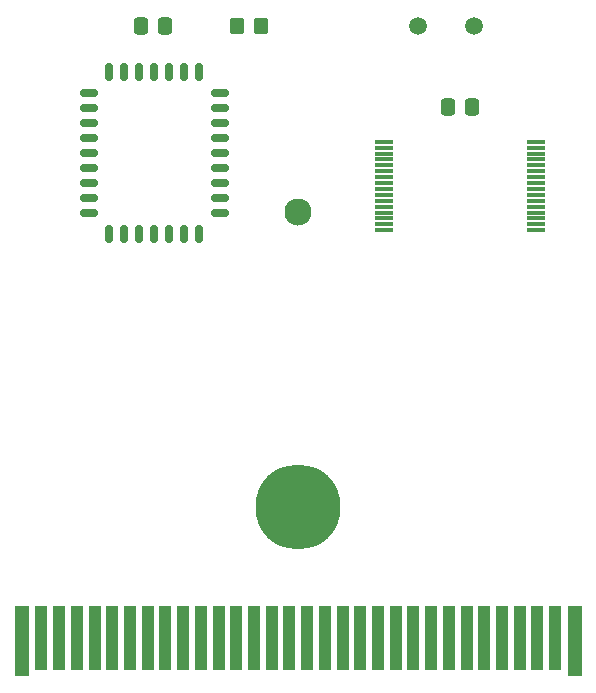
<source format=gbr>
%TF.GenerationSoftware,KiCad,Pcbnew,7.0.10*%
%TF.CreationDate,2024-03-23T21:53:34+01:00*%
%TF.ProjectId,gb-cart-sst39sf010,67622d63-6172-4742-9d73-737433397366,rev?*%
%TF.SameCoordinates,Original*%
%TF.FileFunction,Soldermask,Top*%
%TF.FilePolarity,Negative*%
%FSLAX46Y46*%
G04 Gerber Fmt 4.6, Leading zero omitted, Abs format (unit mm)*
G04 Created by KiCad (PCBNEW 7.0.10) date 2024-03-23 21:53:34*
%MOMM*%
%LPD*%
G01*
G04 APERTURE LIST*
G04 Aperture macros list*
%AMRoundRect*
0 Rectangle with rounded corners*
0 $1 Rounding radius*
0 $2 $3 $4 $5 $6 $7 $8 $9 X,Y pos of 4 corners*
0 Add a 4 corners polygon primitive as box body*
4,1,4,$2,$3,$4,$5,$6,$7,$8,$9,$2,$3,0*
0 Add four circle primitives for the rounded corners*
1,1,$1+$1,$2,$3*
1,1,$1+$1,$4,$5*
1,1,$1+$1,$6,$7*
1,1,$1+$1,$8,$9*
0 Add four rect primitives between the rounded corners*
20,1,$1+$1,$2,$3,$4,$5,0*
20,1,$1+$1,$4,$5,$6,$7,0*
20,1,$1+$1,$6,$7,$8,$9,0*
20,1,$1+$1,$8,$9,$2,$3,0*%
G04 Aperture macros list end*
%ADD10RoundRect,0.075000X-0.700000X-0.075000X0.700000X-0.075000X0.700000X0.075000X-0.700000X0.075000X0*%
%ADD11RoundRect,0.250000X-0.337500X-0.475000X0.337500X-0.475000X0.337500X0.475000X-0.337500X0.475000X0*%
%ADD12RoundRect,0.250000X0.337500X0.475000X-0.337500X0.475000X-0.337500X-0.475000X0.337500X-0.475000X0*%
%ADD13R,1.300000X6.000000*%
%ADD14R,1.000000X5.500000*%
%ADD15RoundRect,0.250000X-0.350000X-0.450000X0.350000X-0.450000X0.350000X0.450000X-0.350000X0.450000X0*%
%ADD16C,7.200000*%
%ADD17C,2.300000*%
%ADD18RoundRect,0.150000X-0.150000X-0.587500X0.150000X-0.587500X0.150000X0.587500X-0.150000X0.587500X0*%
%ADD19RoundRect,0.150000X-0.587500X-0.150000X0.587500X-0.150000X0.587500X0.150000X-0.587500X0.150000X0*%
%ADD20C,1.500000*%
G04 APERTURE END LIST*
D10*
%TO.C,U3*%
X76379000Y-67624000D03*
X76379000Y-68124000D03*
X76379000Y-68624000D03*
X76379000Y-69124000D03*
X76379000Y-69624000D03*
X76379000Y-70124000D03*
X76379000Y-70624000D03*
X76379000Y-71124000D03*
X76379000Y-71624000D03*
X76379000Y-72124000D03*
X76379000Y-72624000D03*
X76379000Y-73124000D03*
X76379000Y-73624000D03*
X76379000Y-74124000D03*
X76379000Y-74624000D03*
X76379000Y-75124000D03*
X89229000Y-75124000D03*
X89229000Y-74624000D03*
X89229000Y-74124000D03*
X89229000Y-73624000D03*
X89229000Y-73124000D03*
X89229000Y-72624000D03*
X89229000Y-72124000D03*
X89229000Y-71624000D03*
X89229000Y-71124000D03*
X89229000Y-70624000D03*
X89229000Y-70124000D03*
X89229000Y-69624000D03*
X89229000Y-69124000D03*
X89229000Y-68624000D03*
X89229000Y-68124000D03*
X89229000Y-67624000D03*
%TD*%
D11*
%TO.C,C2*%
X81745000Y-64643000D03*
X83820000Y-64643000D03*
%TD*%
D12*
%TO.C,C1*%
X57806500Y-57785000D03*
X55731500Y-57785000D03*
%TD*%
D13*
%TO.C,U2*%
X45688000Y-109902000D03*
D14*
X47338000Y-109652000D03*
X48838000Y-109652000D03*
X50338000Y-109652000D03*
X51838000Y-109652000D03*
X53338000Y-109652000D03*
X54838000Y-109652000D03*
X56338000Y-109652000D03*
X57838000Y-109652000D03*
X59338000Y-109652000D03*
X60838000Y-109652000D03*
X62338000Y-109652000D03*
X63838000Y-109652000D03*
X65338000Y-109652000D03*
X66838000Y-109652000D03*
X68338000Y-109652000D03*
X69838000Y-109652000D03*
X71338000Y-109652000D03*
X72838000Y-109652000D03*
X74338000Y-109652000D03*
X75838000Y-109652000D03*
X77338000Y-109652000D03*
X78838000Y-109652000D03*
X80338000Y-109652000D03*
X81838000Y-109652000D03*
X83338000Y-109652000D03*
X84838000Y-109652000D03*
X86338000Y-109652000D03*
X87838000Y-109652000D03*
X89338000Y-109652000D03*
X90838000Y-109652000D03*
D13*
X92488000Y-109902000D03*
%TD*%
D15*
%TO.C,R1*%
X63920500Y-57785000D03*
X65920500Y-57785000D03*
%TD*%
D16*
%TO.C,H1*%
X69062600Y-98526600D03*
%TD*%
D17*
%TO.C,H2*%
X69088200Y-73569200D03*
%TD*%
D18*
%TO.C,U1*%
X56896000Y-61742500D03*
X55626000Y-61742500D03*
X54356000Y-61742500D03*
X53086000Y-61742500D03*
D19*
X51333500Y-63500000D03*
X51333500Y-64770000D03*
X51333500Y-66040000D03*
X51333500Y-67310000D03*
X51333500Y-68580000D03*
X51333500Y-69850000D03*
X51333500Y-71120000D03*
X51333500Y-72390000D03*
X51333500Y-73660000D03*
D18*
X53086000Y-75417500D03*
X54356000Y-75417500D03*
X55626000Y-75417500D03*
X56896000Y-75417500D03*
X58166000Y-75417500D03*
X59436000Y-75417500D03*
X60706000Y-75417500D03*
D19*
X62458500Y-73660000D03*
X62458500Y-72390000D03*
X62458500Y-71120000D03*
X62458500Y-69850000D03*
X62458500Y-68580000D03*
X62458500Y-67310000D03*
X62458500Y-66040000D03*
X62458500Y-64770000D03*
X62458500Y-63500000D03*
D18*
X60706000Y-61742500D03*
X59436000Y-61742500D03*
X58166000Y-61742500D03*
%TD*%
D20*
%TO.C,TP2*%
X83947000Y-57785000D03*
%TD*%
%TO.C,TP1*%
X79248000Y-57785000D03*
%TD*%
M02*

</source>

- **REQUIRED ACTION**: Find every line above that contains the word "corners", and return each one.

- **ANSWER TO THIS PROBLEM**:
0 Rectangle with rounded corners*
0 $2 $3 $4 $5 $6 $7 $8 $9 X,Y pos of 4 corners*
0 Add a 4 corners polygon primitive as box body*
0 Add four circle primitives for the rounded corners*
0 Add four rect primitives between the rounded corners*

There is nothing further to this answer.